Pirateria, la BSA piange in Italia

La multinazionale dell'antipirateria sostiene che l'Italia è quarta nella classifica nera, quella dei paesi a più alto tasso di diffusione di software pirata. Ma piange anche l'industria musicale

Milano - Un capogiro d'affari da 700 miliardi di lire: questo, secondo la BSA, è il controvalore dell'attività della pirateria italiana. Questo il denaro che la multinazionale dell'antipirateria sul software sostiene che viene perduto ogni anno dall'industria.

Stando alla BSA, che raccoglie numerose tra le principali aziende del software nel mondo, la diffusione di programmi pirata in Italia è inferiore soltanto a quella di Russia, Cina e Brasile. Sebbene sia incerto quante persone siano stipendiate dall'industria illegale della pirateria per la produzione e distribuzione delle copie pirata, secondo la BSA in tre anni si sono persi 200mila posti di lavoro sul mercato legale a causa della duplicazione e distribuzione illegale di software.

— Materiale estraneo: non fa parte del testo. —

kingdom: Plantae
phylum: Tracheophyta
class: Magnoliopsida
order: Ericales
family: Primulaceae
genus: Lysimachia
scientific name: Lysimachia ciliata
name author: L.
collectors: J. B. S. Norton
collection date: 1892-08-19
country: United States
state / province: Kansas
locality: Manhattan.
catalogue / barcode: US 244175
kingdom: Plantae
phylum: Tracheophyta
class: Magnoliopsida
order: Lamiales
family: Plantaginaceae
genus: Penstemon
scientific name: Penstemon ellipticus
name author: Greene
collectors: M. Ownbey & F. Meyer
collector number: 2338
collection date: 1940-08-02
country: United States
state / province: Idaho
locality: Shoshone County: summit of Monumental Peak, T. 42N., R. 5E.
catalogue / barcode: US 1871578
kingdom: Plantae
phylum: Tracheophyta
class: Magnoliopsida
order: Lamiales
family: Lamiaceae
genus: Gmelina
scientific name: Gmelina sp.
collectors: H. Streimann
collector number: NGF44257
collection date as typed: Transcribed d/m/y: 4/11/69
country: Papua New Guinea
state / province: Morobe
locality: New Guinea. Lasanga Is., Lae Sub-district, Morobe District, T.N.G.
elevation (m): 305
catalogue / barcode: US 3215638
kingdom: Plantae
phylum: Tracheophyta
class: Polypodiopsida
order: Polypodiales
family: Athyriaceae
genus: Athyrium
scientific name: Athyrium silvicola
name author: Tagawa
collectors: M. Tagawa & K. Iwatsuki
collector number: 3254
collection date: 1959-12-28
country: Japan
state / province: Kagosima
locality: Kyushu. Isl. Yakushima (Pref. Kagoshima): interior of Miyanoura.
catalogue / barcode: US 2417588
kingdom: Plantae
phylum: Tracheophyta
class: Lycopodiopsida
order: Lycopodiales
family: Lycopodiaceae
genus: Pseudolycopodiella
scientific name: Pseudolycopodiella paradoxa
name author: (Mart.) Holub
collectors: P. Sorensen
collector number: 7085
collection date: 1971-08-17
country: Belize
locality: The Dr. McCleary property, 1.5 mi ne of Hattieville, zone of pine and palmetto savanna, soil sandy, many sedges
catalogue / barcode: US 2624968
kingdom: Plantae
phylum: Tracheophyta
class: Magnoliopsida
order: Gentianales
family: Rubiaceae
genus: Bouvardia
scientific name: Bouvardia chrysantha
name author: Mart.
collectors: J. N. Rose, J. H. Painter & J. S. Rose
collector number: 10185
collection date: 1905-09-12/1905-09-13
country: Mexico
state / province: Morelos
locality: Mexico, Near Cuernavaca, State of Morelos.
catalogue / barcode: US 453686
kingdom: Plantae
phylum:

Ma piangono anche le multinazionali della musica che, in un incontro organizzato dalla BSA, hanno raccontato la loro odissea di sofferenza nella rete, luogo nel quale avvengono continuamente scambi non autorizzati di materiali musicali, spesso in formato Mp3. Stando agli esperti intervenuti all'incontro "nel mondo sono presenti 3mila siti in 30 stati con oltre 800mila file mp3 non autorizzati. I brani musicali che vengono messi in rete ogni mese sono 70mila".